Norbert Wittke

Verfressen

 


In der Zeit meiner Versetzung in die knapp Millionenstadt sollte ich die
Stelle eines dortigen Kollegen übernehmen, der innerhalb der Stadt
aufgrund des Parteienproporz eine höher dotierte Stelle bekam.

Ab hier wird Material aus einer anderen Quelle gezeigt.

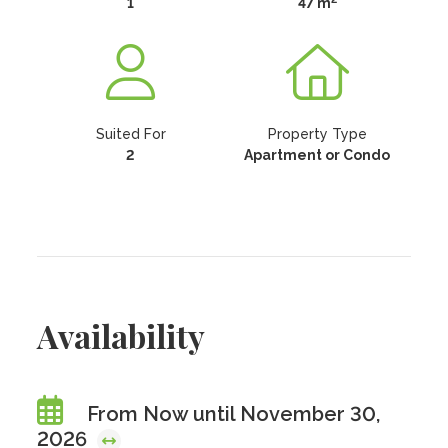
1
47 m
Suited For
Property Type
2
Apartment or Condo
Availability
From Now until November 30,
2026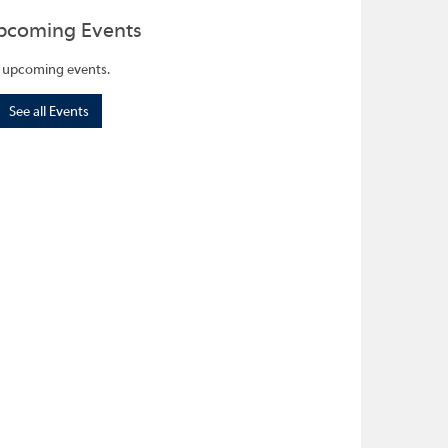
pcoming Events
 upcoming events.
See all Events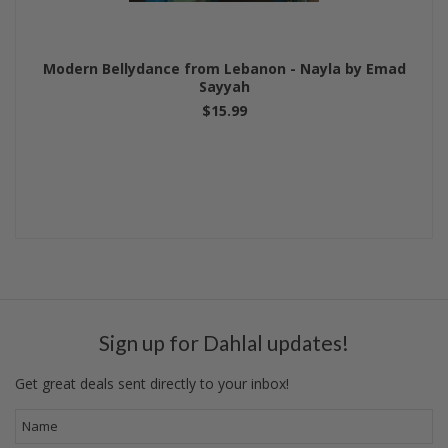
Modern Bellydance from Lebanon - Nayla by Emad
Sayyah
$15.99
Sign up for Dahlal updates!
Get great deals sent directly to your inbox!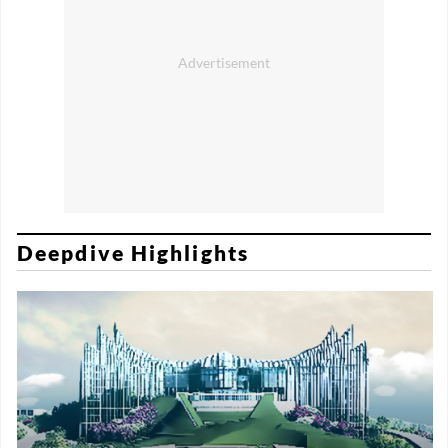
Deepdive Highlights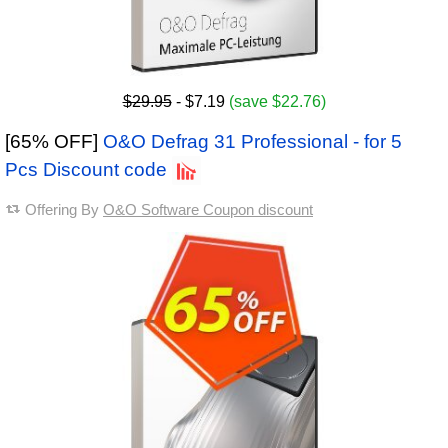
$29.95
- $7.19
(save $22.76)
[65% OFF]
O&O Defrag 31 Professional - for 5
Pcs Discount code
Offering By
O&O Software Coupon discount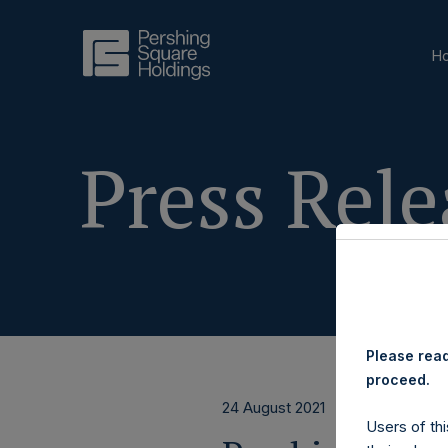
H
Press Rele
Please read
proceed.
24 August 2021
Users of thi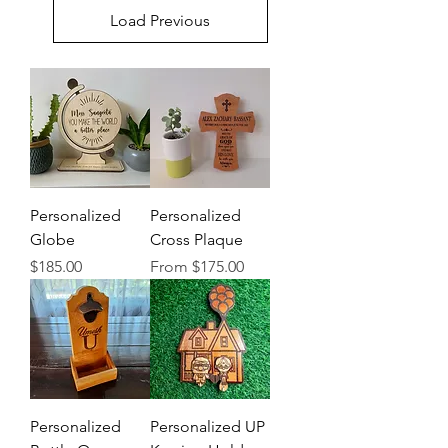
Load Previous
Personalized
Personalized
Globe
Cross Plaque
Price
Sale Price
$185.00
From
$175.00
Personalized
Personalized UP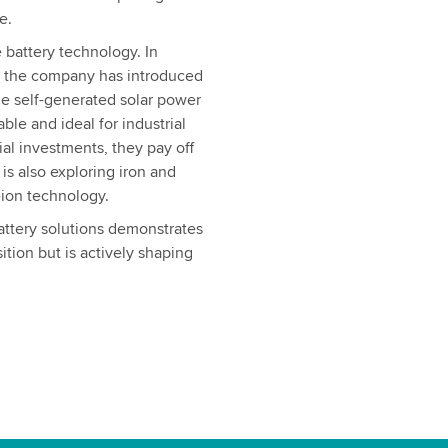
e.
 battery technology. In
, the company has introduced
ze self-generated solar power
ble and ideal for industrial
ial investments, they pay off
is also exploring iron and
-ion technology.
attery solutions demonstrates
ition but is actively shaping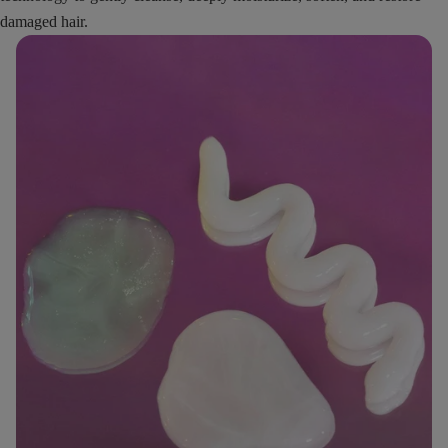
damaged hair.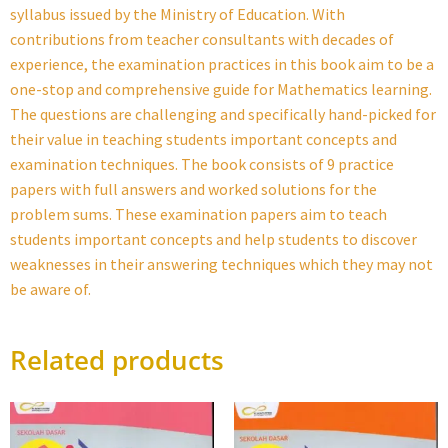
syllabus issued by the Ministry of Education. With
contributions from teacher consultants with decades of
experience, the examination practices in this book aim to be a
one-stop and comprehensive guide for Mathematics learning.
The questions are challenging and specifically hand-picked for
their value in teaching students important concepts and
examination techniques. The book consists of 9 practice
papers with full answers and worked solutions for the
problem sums. These examination papers aim to teach
students important concepts and help students to discover
weaknesses in their answering techniques which they may not
be aware of.
Related products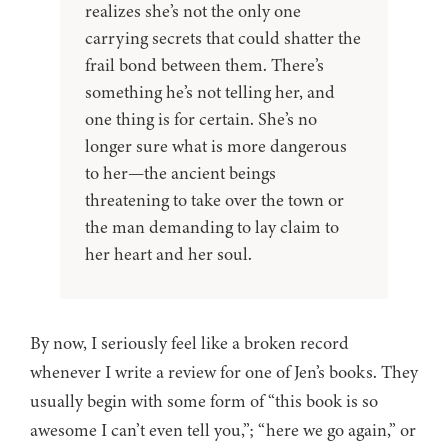
realizes she’s not the only one
carrying secrets that could shatter the
frail bond between them. There’s
something he’s not telling her, and
one thing is for certain. She’s no
longer sure what is more dangerous
to her—the ancient beings
threatening to take over the town or
the man demanding to lay claim to
her heart and her soul.
By now, I seriously feel like a broken record
whenever I write a review for one of Jen’s books. They
usually begin with some form of “this book is so
awesome I can’t even tell you,”; “here we go again,” or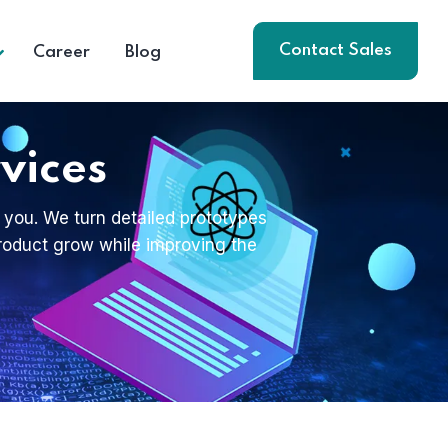
Contact Sales
Career
Blog
vices
 you. We turn detailed prototypes
 product grow while improving the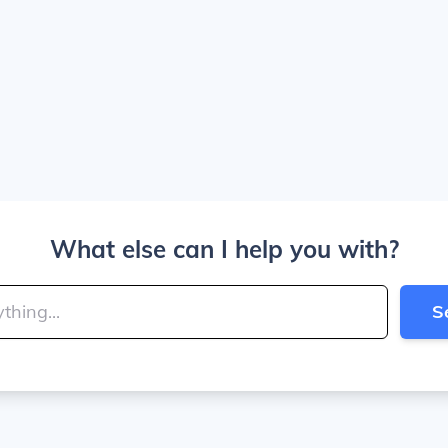
What else can I help you with?
S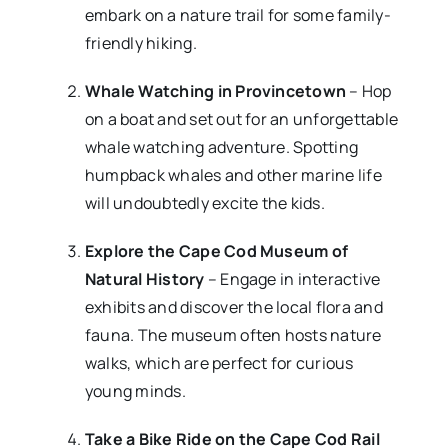
embark on a nature trail for some family-
friendly hiking.
Whale Watching in Provincetown
– Hop
on a boat and set out for an unforgettable
whale watching adventure. Spotting
humpback whales and other marine life
will undoubtedly excite the kids.
Explore the Cape Cod Museum of
Natural History
– Engage in interactive
exhibits and discover the local flora and
fauna. The museum often hosts nature
walks, which are perfect for curious
young minds.
Take a Bike Ride on the Cape Cod Rail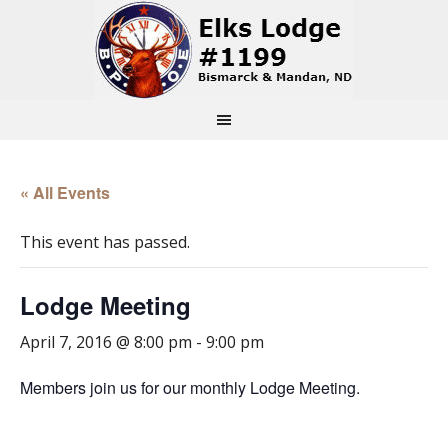
« All Events
This event has passed.
Lodge Meeting
April 7, 2016 @ 8:00 pm
-
9:00 pm
Members join us for our monthly Lodge Meeting.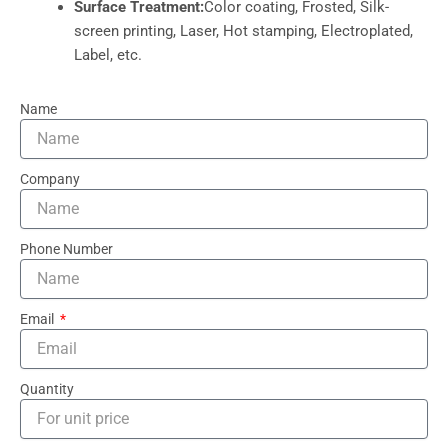
Surface Treatment:
Color coating, Frosted, Silk-
screen printing, Laser, Hot stamping, Electroplated,
Label, etc.
Name
Company
Phone Number
Email
Quantity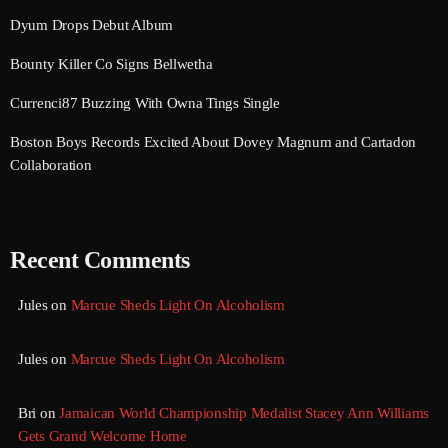
Dyum Drops Debut Album
July 2021
Bounty Killer Co Signs Bellwetha
June 2021
Currenci87 Buzzing With Owna Tings Single
May 2021
Boston Boys Records Excited About Dovey Magnum and Cartadon
April 2021
Collaboration
March 2021
February 2021
Recent Comments
January 2021
Jules
on
Marcue Sheds Light On Alcoholism
December 2020
November 2020
Jules
on
Marcue Sheds Light On Alcoholism
October 2020
Bri
on
Jamaican World Championship Medalist Stacey Ann Williams
September 2020
Gets Grand Welcome Home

Er, talentierter Hobbygeiger, hatte etwas aus seiner Haut gemacht.
Die war ganz gut gedehnt und ausgestopft, dass man fast meinte
sie würde an manchen Stellen dünn. Sein Appetit war entsprechend
gut. Eine Lücke wo noch etwas hinein passte, gab es immer wieder
zu stopfen.

Der Amtsleiter  war stolzer Opa geworden. Er hatte sein ganzes Amt
zu einem kleinen Umtrunk kurz vor Dienstschluss gebeten. An seinem
Opaglück wollte er uns mit etwas trinbarem beteiligen. Mein Vorgänger
war noch nicht da.

Der Amtsleiter knabberte an seinem Brötchen. Zu essen gab es nichts.
Er bekam einen Anruf und wurde von seiner Sekretärin ans Telefon
gebeten. In dieser Zeit traf mein Kollege ein. Er schaute sich um.
Fragte dann:" Zu Essen gibt es aber nichts?" -

Ich kam auf den plötzlichen  Einfall, denn da lag das angebissene
Brötchen auf dem Tisch: "Doch! Herr Müller hat ein Brötchen ausgegeben.
Es ist schon ein Mal rund gegangen."

Der ewig Hungrige ließ sich doch von mir animieren. Er ging auf das Brötchen
zu, nahm es in seine Pranke. Schaute dann von allen Seiten, wo er das Objekt
der Begierde weiter malträtieren konnte. In diesem Augenblick kam der
Amtsleiter Müller zurück: "Herr Lammert lassen Sie bitte mein Brötchen
liegen!"

Wir mussten alle herzhaft lachen. Es war wirklich ein Bild für Götter. So hat
die Verfressenheit wenigstens ein komisches Ergebnis gebracht.